3. When Is Commensalism Commensalism?
a. There are no clear boundaries between commensalism and mutualism, and it is
sometimes difficult to determine whether one or both species benefit.
Predator-Prey Interactions (p. 734; Figs. 35.23, 35.24)
A. Predation is the consuming of one organism by another.
B. Predator-prey interactions also show examples of coevolution.
C. Predator-Prey Cycles
1. Predators will often deplete populations of prey unless prey have a refuge in which they
can hide.
2. Even if prey populations become very small, they can usually recover once predator
pressure lets up.
3. In nature, predator and prey population sizes can cycle.
4. Prey population sizes are limited by predator pressure: when predators are abundant, prey
populations decline; when predator populations decline, prey populations recover.
5. Predator population sizes increase in response to more available prey.
6. Predator populations are thus limited by their food supply.
D. Cycles in Hare Populations: A Case Study
1. Population cycles, such as that described above, have been observed in hares and
lemmings.
2. In the classic example of the snowshoe hare “10-year cycle,” two factors appear to be
generating the cycle: food plants and predators.
E. Predation Reduces Competition
1. Predators greatly reduce competitive exclusion, and this increases diversity, by reducing
the numbers of individuals of competing species.
2. It is a mistake to try to eliminate the top predator from a community of organisms.

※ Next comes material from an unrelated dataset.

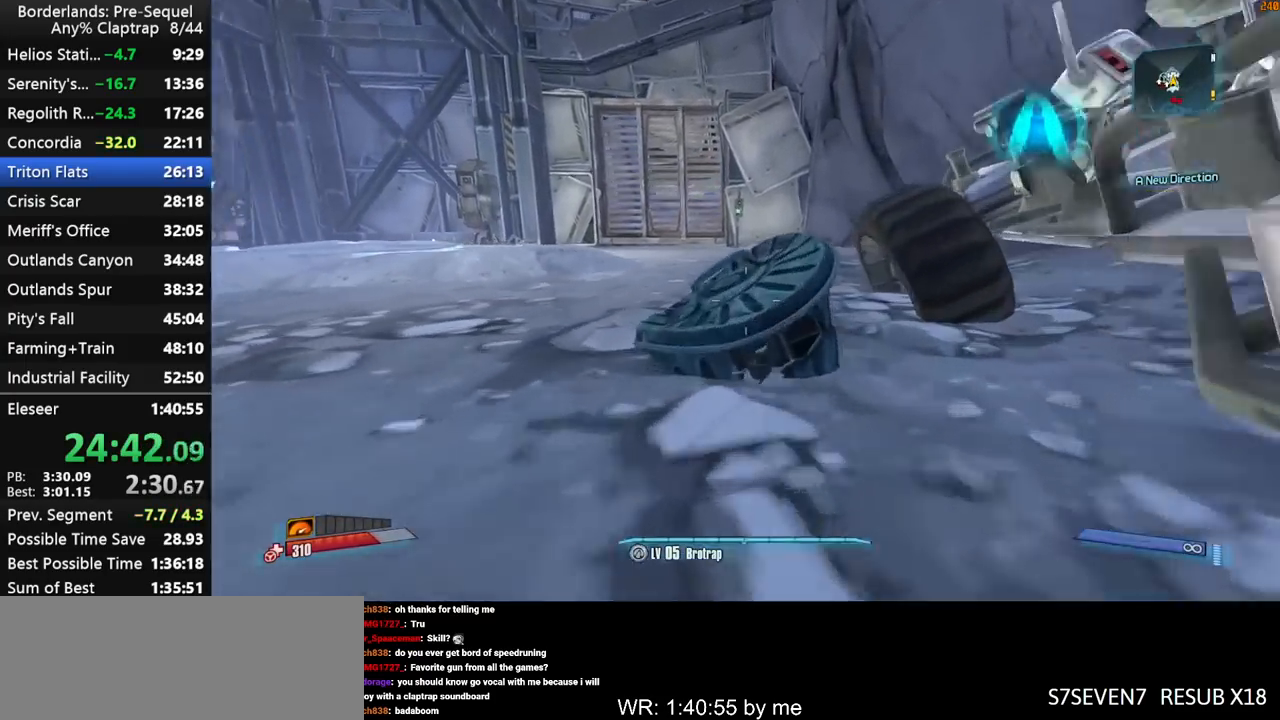
{"keys": ["shift", "w"], "mouse_move": "still", "events": [[67, "shift", "down"], [117, "shift", "up"], [167, "shift", "down"], [267, "shift", "up"], [300, "a", "up"], [300, "shift", "down"], [400, "shift", "up"], [450, "shift", "down"]]}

3. Predation helps to prevent prey populations from being driven to extinction.
35.12
Mimicry (p. 739; Fig 35.25)
A. Some animals evolve coloration that mimics that of poisonous species; the unprotected mimic
gains an advantage by looking like the distasteful one.
B. Batesian Mimicry
1. An example of Batesian mimicry is the viceroy butterfly mimicking the poisonous
monarch butterfly.
C. Müllerian Mimicry
1. In Müllerian mimicry, several unrelated but protected animal species come to look like
each other.
2. This is seen in a variety of stinging wasps that all employ the yellow and black warning
coloration.
3. Any predator seeing that color pattern leaves the wasp alone.
4. For any type of mimicry to be effective, the mimic must also act like its model and live in
the same type of habitat if predators are to be deceived.
D. Self-Mimicry
1. Self-mimicry involves adaptations where one animal body part comes to resemble
another body part.
2. This has evolved in both predator and prey.
3. Prey, such as many moths and butterflies, have “eye spots” that function in startling the
predator, allowing time for escape.
4. Predators can use mimicry to simulate bait and lure prey closer for a successful attack.
Community Stability (p. 741)
35.13
Ecological Succession (p. 741; Fig. 35.26)
A. Succession is the orderly replacement of one community with another.
B. Secondary Succession
1. Secondary succession occurs in areas where an existing community has been disturbed.
C. Primary Succession
1. In contrast, primary succession occurs on bare, lifeless substrates, such as those left
behind when a glacier retreats or when a volcanic island emerges.
2. When a bare rock or new habitat opens up, the first organisms reaching it are the
pioneers.
3. They can grow and reproduce rapidly, and they have broad niches so they can survive
easily over a wide range of conditions.
4. They form and improve the soil, and new arrivals move into the area.
5. The pioneers are poor competitors, so the new arrivals quickly displace them in the
habitat.
6. Over time, still other, larger species of plants move in, until a climax community is
reached.
7. The climax community is stable and similar to the communities characteristic of the area.
D. Why Succession Happens
1. Succession happens because species alter the habitat and the resources available in it
through tolerance, facilitation, and inhibition.